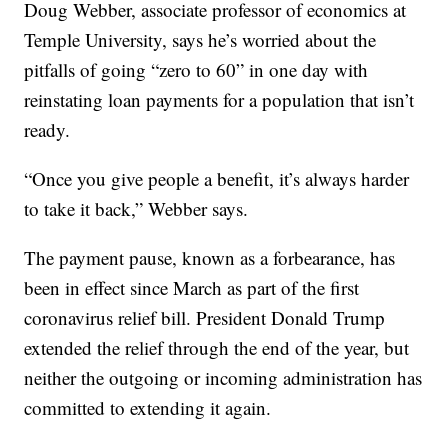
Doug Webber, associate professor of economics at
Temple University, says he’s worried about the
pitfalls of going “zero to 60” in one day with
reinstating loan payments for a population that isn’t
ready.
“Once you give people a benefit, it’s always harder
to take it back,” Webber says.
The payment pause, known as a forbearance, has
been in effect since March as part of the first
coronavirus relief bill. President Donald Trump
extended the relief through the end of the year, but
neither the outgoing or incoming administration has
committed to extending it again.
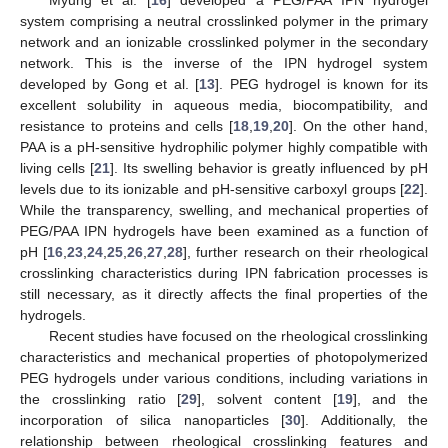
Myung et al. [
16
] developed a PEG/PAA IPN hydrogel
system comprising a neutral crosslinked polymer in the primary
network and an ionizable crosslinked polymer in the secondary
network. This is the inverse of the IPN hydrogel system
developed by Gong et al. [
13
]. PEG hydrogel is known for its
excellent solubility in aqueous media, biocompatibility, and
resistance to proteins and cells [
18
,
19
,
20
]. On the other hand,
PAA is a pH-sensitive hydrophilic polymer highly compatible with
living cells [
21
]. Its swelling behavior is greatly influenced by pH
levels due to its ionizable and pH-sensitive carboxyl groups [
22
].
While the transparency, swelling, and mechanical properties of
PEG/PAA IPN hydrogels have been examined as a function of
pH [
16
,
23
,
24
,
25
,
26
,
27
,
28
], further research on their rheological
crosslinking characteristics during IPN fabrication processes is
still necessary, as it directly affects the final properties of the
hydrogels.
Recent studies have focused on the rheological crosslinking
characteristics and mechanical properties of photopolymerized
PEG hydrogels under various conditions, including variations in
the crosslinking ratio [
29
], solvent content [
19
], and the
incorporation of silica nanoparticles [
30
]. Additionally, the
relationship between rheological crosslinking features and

--

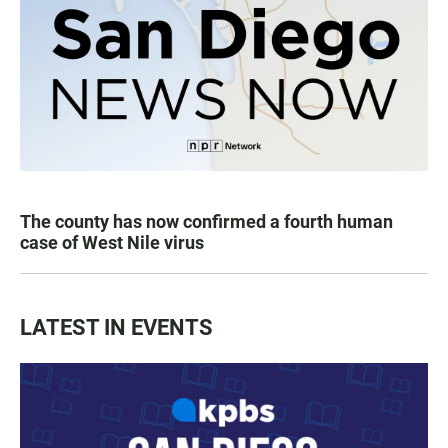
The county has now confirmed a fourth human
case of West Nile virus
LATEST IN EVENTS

About this exercise: Copy everything above from the line holding "Doug Webber, associate" down to the line holding "relationship between rheological", both ends included, exactly as it stands and without the pictures.

Expected answer:
Doug Webber, associate professor of economics at
Temple University, says he’s worried about the
pitfalls of going “zero to 60” in one day with
reinstating loan payments for a population that isn’t
ready.
“Once you give people a benefit, it’s always harder
to take it back,” Webber says.
The payment pause, known as a forbearance, has
been in effect since March as part of the first
coronavirus relief bill. President Donald Trump
extended the relief through the end of the year, but
neither the outgoing or incoming administration has
committed to extending it again.
Myung et al. [
16
] developed a PEG/PAA IPN hydrogel
system comprising a neutral crosslinked polymer in the primary
network and an ionizable crosslinked polymer in the secondary
network. This is the inverse of the IPN hydrogel system
developed by Gong et al. [
13
]. PEG hydrogel is known for its
excellent solubility in aqueous media, biocompatibility, and
resistance to proteins and cells [
18
,
19
,
20
]. On the other hand,
PAA is a pH-sensitive hydrophilic polymer highly compatible with
living cells [
21
]. Its swelling behavior is greatly influenced by pH
levels due to its ionizable and pH-sensitive carboxyl groups [
22
].
While the transparency, swelling, and mechanical properties of
PEG/PAA IPN hydrogels have been examined as a function of
pH [
16
,
23
,
24
,
25
,
26
,
27
,
28
], further research on their rheological
crosslinking characteristics during IPN fabrication processes is
still necessary, as it directly affects the final properties of the
hydrogels.
Recent studies have focused on the rheological crosslinking
characteristics and mechanical properties of photopolymerized
PEG hydrogels under various conditions, including variations in
the crosslinking ratio [
29
], solvent content [
19
], and the
incorporation of silica nanoparticles [
30
]. Additionally, the
relationship between rheological crosslinking features and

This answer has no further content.